Reclining in our arbor, we breakfasted upon a marble slab; so frostwhite, and flowingly traced with blue veins, that it seemed a little lake sheeted over with ice: Diana's virgin bosom congealed.

Before each guest was a richly carved bowl and gourd, fruit and wine freighted also the empty hemisphere of a small nut, the purpose of which was a problem. Now, King Jarl scorned to admit the slightest degree of under-breeding in the matter of polite feeding. So nothing was a problem to him. At once reminded of the morsel of Arvaroot in his mouth, a substitute for another sort of sedative then unattainable, he was instantly illuminated concerning the purpose of the nut; and very complacently introduced each to the other; in the innocence of his ignorance making no doubt that he had acquitted himself with discretion; the little hemisphere plainly being intended as a place of temporary deposit for the Arva of the guests.

The company were astounded: Samoa more than all. King Jarl, meanwhile, looking at all present with the utmost serenity. At length, one of the horrified attendants, using two sticks for a forceps, disappeared with the obnoxious nut, Upon which, the meal proceeded.

This attendant was not seen again for many days; which gave rise to the supposition, that journeying to the sea-side, he had embarked for some distant strand; there, to bury out of sight the abomination with which he was freighted.

Upon this, his egregious misadventure, calculated to do discredit to our party, and bring Media himself into contempt, Babbalanja had no scruples in taking Jarl roundly to task. He assured him, that it argued but little brains to evince a desire to be thought familiar with all things; that however desirable as incidental attainments, conventionalities, in themselves, were the very least of arbitrary trifles; the knowledge of them, innate with no man. "Moreover Jarl," he added, "in essence, conventionalities are but mimickings, at which monkeys succeed best. Hence, when you find yourself at a loss in these matters, wait patiently, and mark what the other monkeys do: and then follow suit. And by so doing, you will gain a vast reputation as an accomplished ape. Above all things, follow not the silly example of the young spark Karkeke, of whom Mohi was telling me. Dying, and entering the other world with a mincing gait, and there finding certain customs quite strange and new; such as friendly shades passing through each other by way of a salutation;-Karkeke, nevertheless, resolved to show no sign of embarrassment.

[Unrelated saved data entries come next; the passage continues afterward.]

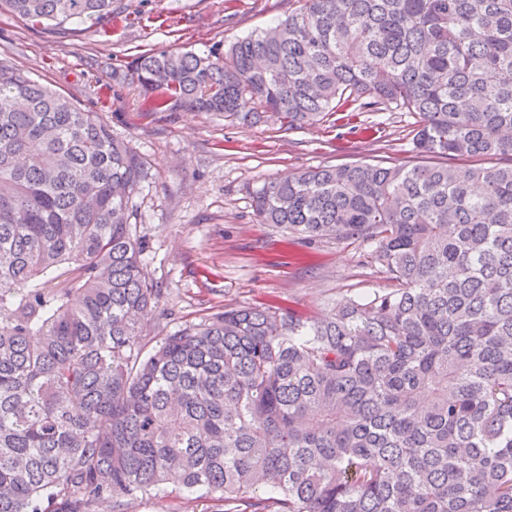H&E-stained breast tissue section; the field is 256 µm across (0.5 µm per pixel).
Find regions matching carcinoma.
<instances>
[{"instance_id": "obj_1", "label": "carcinoma", "mask_w": 512, "mask_h": 512, "mask_svg": "<svg viewBox=\"0 0 512 512\" xmlns=\"http://www.w3.org/2000/svg\"><path fill=\"white\" fill-rule=\"evenodd\" d=\"M206 55L144 53L157 111L416 116L425 164L308 168L263 224L354 240L393 282L313 320L237 306L148 346L132 223L147 170L0 62V512H96L170 487L224 512H512V0H299ZM34 24L112 0H0ZM494 156L491 167L466 161Z\"/></svg>"}]
</instances>
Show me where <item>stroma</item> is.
Returning <instances> with one entry per match:
<instances>
[{"label":"stroma","mask_w":512,"mask_h":512,"mask_svg":"<svg viewBox=\"0 0 512 512\" xmlns=\"http://www.w3.org/2000/svg\"><path fill=\"white\" fill-rule=\"evenodd\" d=\"M297 6V0H112L111 20L41 26L0 12V60L101 113L114 136L146 161L136 222L149 244L146 273L161 290L146 336L239 305L277 304L324 317L344 298L389 285L349 241L301 240L259 223L250 190L308 167L421 161L413 114L369 112V129L355 132L332 116L291 130L273 121L232 125L215 112L153 111L135 83L112 81L113 67L143 53L224 49ZM222 509L212 495L170 489L133 502L128 512Z\"/></svg>","instance_id":"1"}]
</instances>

Accosted by a phantom, with wings folded pensively, plumes interlocked across its chest, he off head; and stood obsequiously before it. Staring at him for an instant, the spirit cut him dead; murmuring to itself, 'Ah, some terrestrial bumpkin, I fancy,' and passed on with its celestial nose in the highly rarified air. But silly Karkeke undertaking to replace his head, found that it would no more stay on; but forever tumbled off; even in the act of nodding a salute; which calamity kept putting him out of countenance. And thus through all eternity is he punished for his folly, in having pretended to be wise, wherein he was ignorant. Head under arm, he wanders about, the scorn and ridicule of the other world."

Our repast concluded, messengers arrived from the prince, courteously inviting our presence at the House of the Morning. Thither we went; journeying in sedans, sent across the hollow, for that purpose, by Donjalolo.